>> start Supplied material
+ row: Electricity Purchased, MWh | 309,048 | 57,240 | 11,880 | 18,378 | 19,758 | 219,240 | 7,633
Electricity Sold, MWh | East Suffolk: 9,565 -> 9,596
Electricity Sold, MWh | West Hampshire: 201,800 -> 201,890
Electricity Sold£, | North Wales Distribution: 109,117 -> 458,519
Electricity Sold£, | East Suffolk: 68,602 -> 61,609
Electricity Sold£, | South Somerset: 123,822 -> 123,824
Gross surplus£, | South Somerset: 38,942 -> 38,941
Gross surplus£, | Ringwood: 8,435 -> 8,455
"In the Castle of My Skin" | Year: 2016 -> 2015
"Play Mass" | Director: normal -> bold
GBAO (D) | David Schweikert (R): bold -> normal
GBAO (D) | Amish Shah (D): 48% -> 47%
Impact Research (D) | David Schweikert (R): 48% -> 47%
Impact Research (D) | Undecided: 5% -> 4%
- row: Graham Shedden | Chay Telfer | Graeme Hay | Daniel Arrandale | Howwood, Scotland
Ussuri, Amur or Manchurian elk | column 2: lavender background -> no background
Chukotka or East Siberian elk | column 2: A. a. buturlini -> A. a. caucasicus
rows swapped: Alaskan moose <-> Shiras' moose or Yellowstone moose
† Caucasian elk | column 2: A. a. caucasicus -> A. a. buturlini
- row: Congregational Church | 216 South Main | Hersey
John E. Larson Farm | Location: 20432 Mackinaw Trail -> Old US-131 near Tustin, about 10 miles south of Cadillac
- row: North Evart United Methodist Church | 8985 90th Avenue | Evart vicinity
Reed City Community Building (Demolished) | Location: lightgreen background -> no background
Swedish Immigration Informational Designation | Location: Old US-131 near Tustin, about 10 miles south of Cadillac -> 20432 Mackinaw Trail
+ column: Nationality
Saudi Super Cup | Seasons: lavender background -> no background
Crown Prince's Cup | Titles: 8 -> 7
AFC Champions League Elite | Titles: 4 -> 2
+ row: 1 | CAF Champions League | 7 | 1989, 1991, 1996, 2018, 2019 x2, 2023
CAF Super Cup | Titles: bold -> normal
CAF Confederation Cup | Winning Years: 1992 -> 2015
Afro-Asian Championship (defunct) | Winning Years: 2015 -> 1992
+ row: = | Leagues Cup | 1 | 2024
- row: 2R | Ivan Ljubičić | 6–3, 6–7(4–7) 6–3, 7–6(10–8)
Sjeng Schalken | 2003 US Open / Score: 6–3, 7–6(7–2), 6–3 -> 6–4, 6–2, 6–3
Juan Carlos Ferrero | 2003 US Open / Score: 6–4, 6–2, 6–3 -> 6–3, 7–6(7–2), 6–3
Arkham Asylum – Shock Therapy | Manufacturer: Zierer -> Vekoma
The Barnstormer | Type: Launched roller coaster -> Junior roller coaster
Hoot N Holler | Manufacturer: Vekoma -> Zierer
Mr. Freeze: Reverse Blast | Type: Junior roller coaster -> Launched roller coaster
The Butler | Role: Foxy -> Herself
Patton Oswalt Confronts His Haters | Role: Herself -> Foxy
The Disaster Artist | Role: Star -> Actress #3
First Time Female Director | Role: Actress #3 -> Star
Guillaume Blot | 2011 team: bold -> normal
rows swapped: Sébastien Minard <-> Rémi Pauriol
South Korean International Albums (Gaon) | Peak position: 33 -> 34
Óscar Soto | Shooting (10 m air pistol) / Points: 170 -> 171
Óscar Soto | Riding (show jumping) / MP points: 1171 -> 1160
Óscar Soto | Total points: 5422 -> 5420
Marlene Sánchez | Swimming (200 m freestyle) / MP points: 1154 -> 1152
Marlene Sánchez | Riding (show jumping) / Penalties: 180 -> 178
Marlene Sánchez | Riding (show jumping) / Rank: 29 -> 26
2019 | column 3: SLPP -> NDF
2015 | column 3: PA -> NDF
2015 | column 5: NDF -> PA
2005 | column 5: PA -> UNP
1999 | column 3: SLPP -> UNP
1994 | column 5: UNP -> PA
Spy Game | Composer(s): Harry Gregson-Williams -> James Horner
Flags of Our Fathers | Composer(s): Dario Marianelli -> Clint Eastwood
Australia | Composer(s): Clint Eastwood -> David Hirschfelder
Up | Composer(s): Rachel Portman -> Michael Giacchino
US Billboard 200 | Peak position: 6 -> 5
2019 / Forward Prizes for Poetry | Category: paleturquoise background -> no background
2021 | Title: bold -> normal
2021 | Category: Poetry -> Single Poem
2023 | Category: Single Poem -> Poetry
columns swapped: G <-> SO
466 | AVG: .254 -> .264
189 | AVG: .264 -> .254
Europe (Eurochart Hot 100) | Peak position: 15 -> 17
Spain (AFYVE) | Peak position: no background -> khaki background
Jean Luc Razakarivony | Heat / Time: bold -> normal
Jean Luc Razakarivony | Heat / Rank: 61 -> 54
>> end Supplied material
Reproduce every line of the items above without any change.

[Worked solution]
+ row: Electricity Purchased, MWh | 309,048 | 57,240 | 11,880 | 18,378 | 19,758 | 219,240 | 7,633
Electricity Sold, MWh | East Suffolk: 9,565 -> 9,596
Electricity Sold, MWh | West Hampshire: 201,800 -> 201,890
Electricity Sold£, | North Wales Distribution: 109,117 -> 458,519
Electricity Sold£, | East Suffolk: 68,602 -> 61,609
Electricity Sold£, | South Somerset: 123,822 -> 123,824
Gross surplus£, | South Somerset: 38,942 -> 38,941
Gross surplus£, | Ringwood: 8,435 -> 8,455
"In the Castle of My Skin" | Year: 2016 -> 2015
"Play Mass" | Director: normal -> bold
GBAO (D) | David Schweikert (R): bold -> normal
GBAO (D) | Amish Shah (D): 48% -> 47%
Impact Research (D) | David Schweikert (R): 48% -> 47%
Impact Research (D) | Undecided: 5% -> 4%
- row: Graham Shedden | Chay Telfer | Graeme Hay | Daniel Arrandale | Howwood, Scotland
Ussuri, Amur or Manchurian elk | column 2: lavender background -> no background
Chukotka or East Siberian elk | column 2: A. a. buturlini -> A. a. caucasicus
rows swapped: Alaskan moose <-> Shiras' moose or Yellowstone moose
† Caucasian elk | column 2: A. a. caucasicus -> A. a. buturlini
- row: Congregational Church | 216 South Main | Hersey
John E. Larson Farm | Location: 20432 Mackinaw Trail -> Old US-131 near Tustin, about 10 miles south of Cadillac
- row: North Evart United Methodist Church | 8985 90th Avenue | Evart vicinity
Reed City Community Building (Demolished) | Location: lightgreen background -> no background
Swedish Immigration Informational Designation | Location: Old US-131 near Tustin, about 10 miles south of Cadillac -> 20432 Mackinaw Trail
+ column: Nationality
Saudi Super Cup | Seasons: lavender background -> no background
Crown Prince's Cup | Titles: 8 -> 7
AFC Champions League Elite | Titles: 4 -> 2
+ row: 1 | CAF Champions League | 7 | 1989, 1991, 1996, 2018, 2019 x2, 2023
CAF Super Cup | Titles: bold -> normal
CAF Confederation Cup | Winning Years: 1992 -> 2015
Afro-Asian Championship (defunct) | Winning Years: 2015 -> 1992
+ row: = | Leagues Cup | 1 | 2024
- row: 2R | Ivan Ljubičić | 6–3, 6–7(4–7) 6–3, 7–6(10–8)
Sjeng Schalken | 2003 US Open / Score: 6–3, 7–6(7–2), 6–3 -> 6–4, 6–2, 6–3
Juan Carlos Ferrero | 2003 US Open / Score: 6–4, 6–2, 6–3 -> 6–3, 7–6(7–2), 6–3
Arkham Asylum – Shock Therapy | Manufacturer: Zierer -> Vekoma
The Barnstormer | Type: Launched roller coaster -> Junior roller coaster
Hoot N Holler | Manufacturer: Vekoma -> Zierer
Mr. Freeze: Reverse Blast | Type: Junior roller coaster -> Launched roller coaster
The Butler | Role: Foxy -> Herself
Patton Oswalt Confronts His Haters | Role: Herself -> Foxy
The Disaster Artist | Role: Star -> Actress #3
First Time Female Director | Role: Actress #3 -> Star
Guillaume Blot | 2011 team: bold -> normal
rows swapped: Sébastien Minard <-> Rémi Pauriol
South Korean International Albums (Gaon) | Peak position: 33 -> 34
Óscar Soto | Shooting (10 m air pistol) / Points: 170 -> 171
Óscar Soto | Riding (show jumping) / MP points: 1171 -> 1160
Óscar Soto | Total points: 5422 -> 5420
Marlene Sánchez | Swimming (200 m freestyle) / MP points: 1154 -> 1152
Marlene Sánchez | Riding (show jumping) / Penalties: 180 -> 178
Marlene Sánchez | Riding (show jumping) / Rank: 29 -> 26
2019 | column 3: SLPP -> NDF
2015 | column 3: PA -> NDF
2015 | column 5: NDF -> PA
2005 | column 5: PA -> UNP
1999 | column 3: SLPP -> UNP
1994 | column 5: UNP -> PA
Spy Game | Composer(s): Harry Gregson-Williams -> James Horner
Flags of Our Fathers | Composer(s): Dario Marianelli -> Clint Eastwood
Australia | Composer(s): Clint Eastwood -> David Hirschfelder
Up | Composer(s): Rachel Portman -> Michael Giacchino
US Billboard 200 | Peak position: 6 -> 5
2019 / Forward Prizes for Poetry | Category: paleturquoise background -> no background
2021 | Title: bold -> normal
2021 | Category: Poetry -> Single Poem
2023 | Category: Single Poem -> Poetry
columns swapped: G <-> SO
466 | AVG: .254 -> .264
189 | AVG: .264 -> .254
Europe (Eurochart Hot 100) | Peak position: 15 -> 17
Spain (AFYVE) | Peak position: no background -> khaki background
Jean Luc Razakarivony | Heat / Time: bold -> normal
Jean Luc Razakarivony | Heat / Rank: 61 -> 54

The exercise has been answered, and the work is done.